(Task instructions):
What you return must match the entries exactly, except that the pictures are gone.

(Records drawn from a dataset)
□ □ □ □ □

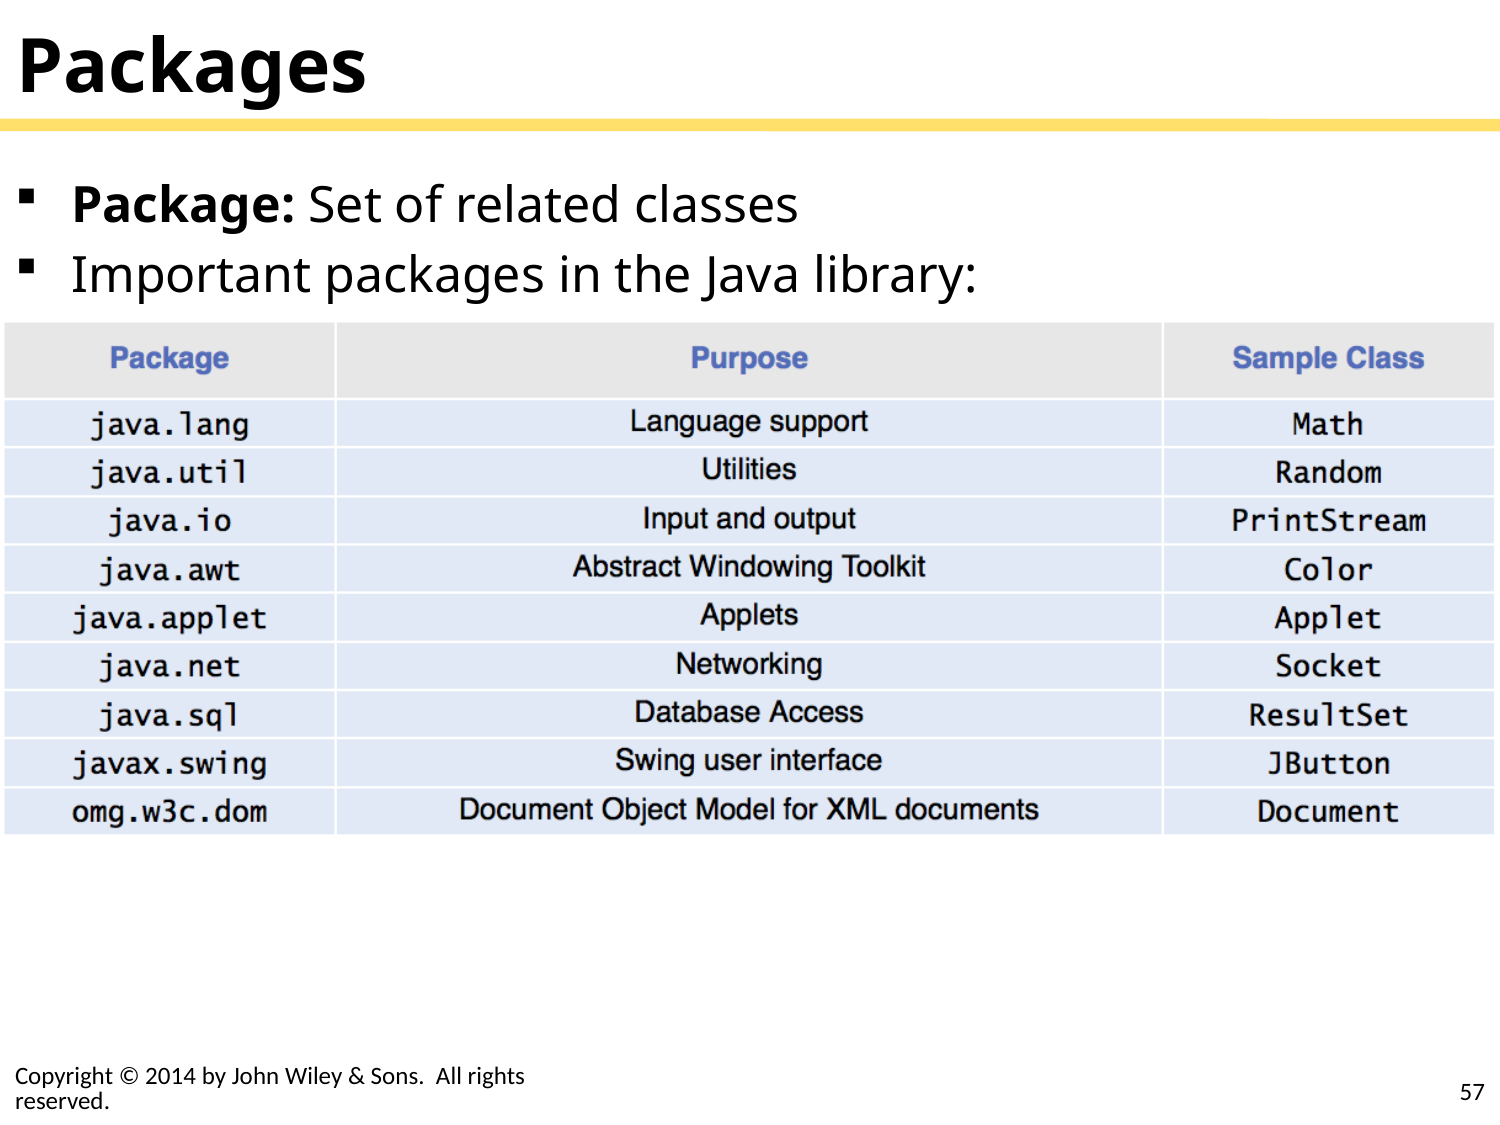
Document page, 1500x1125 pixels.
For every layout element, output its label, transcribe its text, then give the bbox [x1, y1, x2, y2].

list Package: Set of related classes Important packages in the Java library: [0, 165, 1499, 319]
title Packages [1, 0, 1500, 125]
picture [1, 319, 1499, 838]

□ □ □ □ □

(Exercise solution):
Document page, 1500x1125 pixels.
For every layout element, output its label, transcribe its text, then give the bbox [x1, y1, x2, y2].

list Package: Set of related classes Important packages in the Java library: [0, 165, 1499, 319]
title Packages [1, 0, 1500, 125]
picture [1, 319, 1499, 838]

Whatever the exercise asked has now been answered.